→ The input

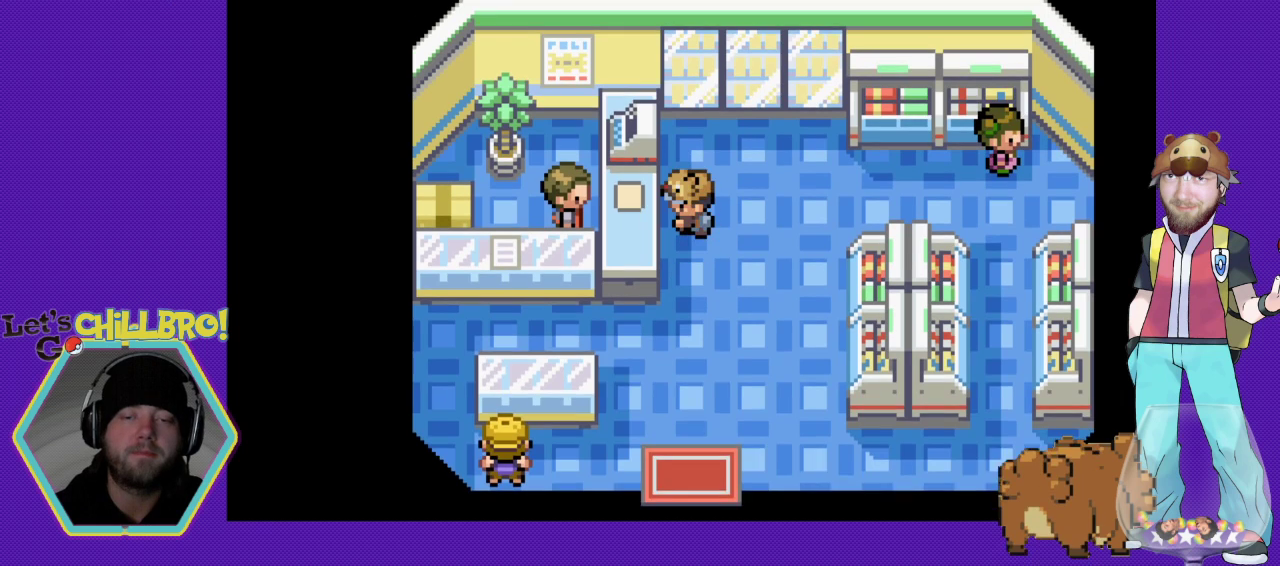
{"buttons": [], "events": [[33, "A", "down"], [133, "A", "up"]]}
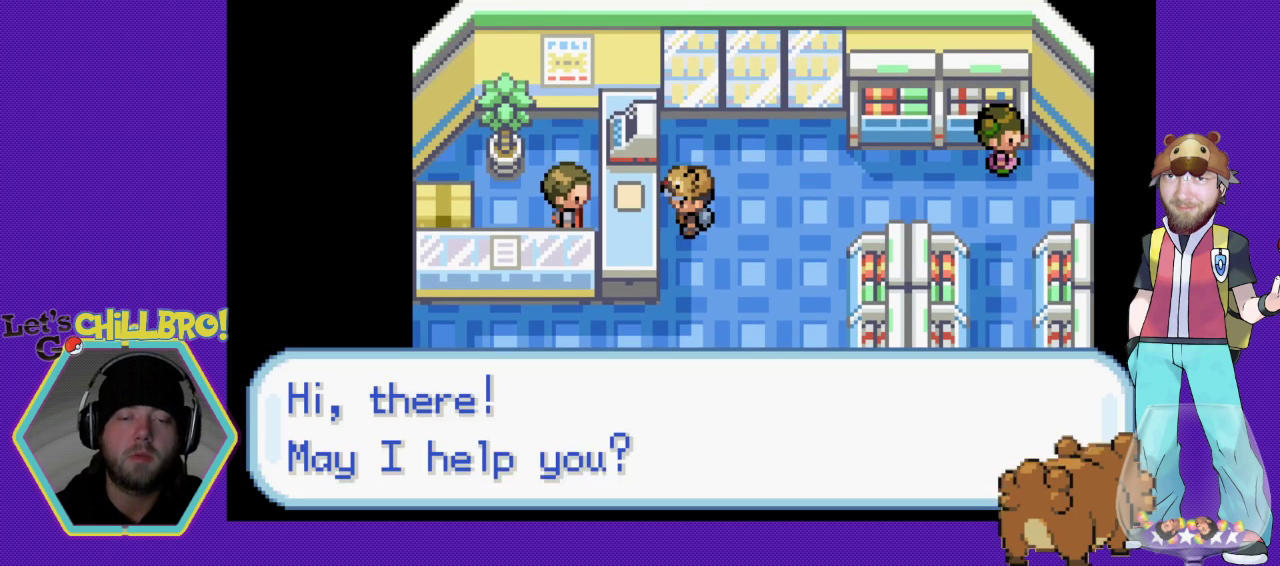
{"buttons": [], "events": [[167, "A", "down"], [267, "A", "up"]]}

* * *

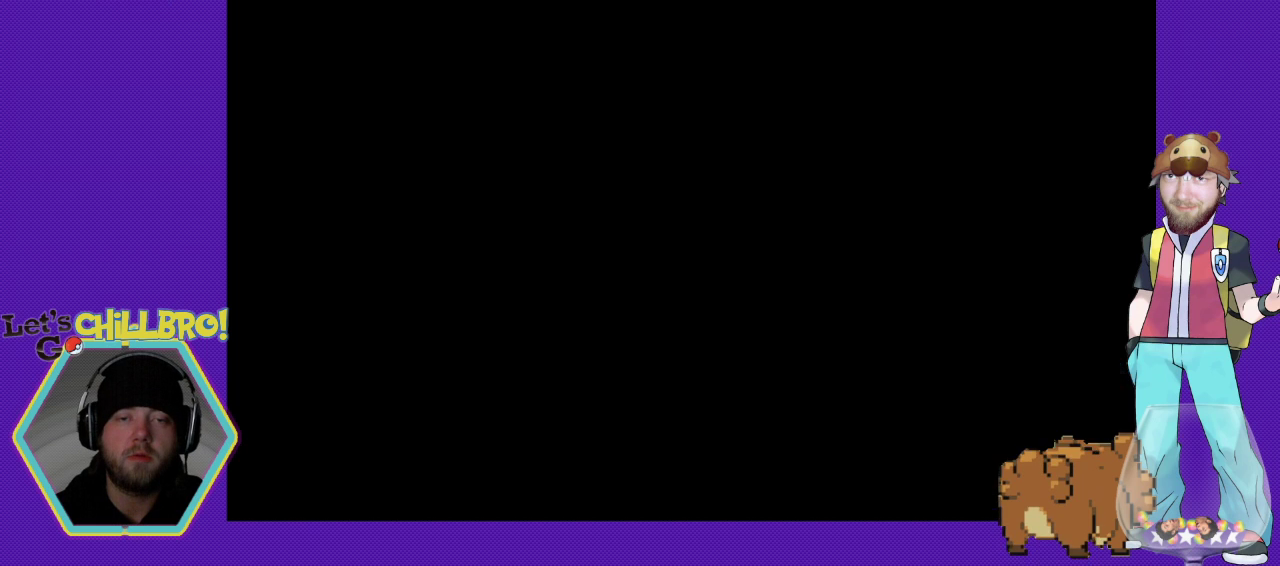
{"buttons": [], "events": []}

→ Your assignment
Using the records above, count every line that includes the word "down", and state the number only.

→ The answer
2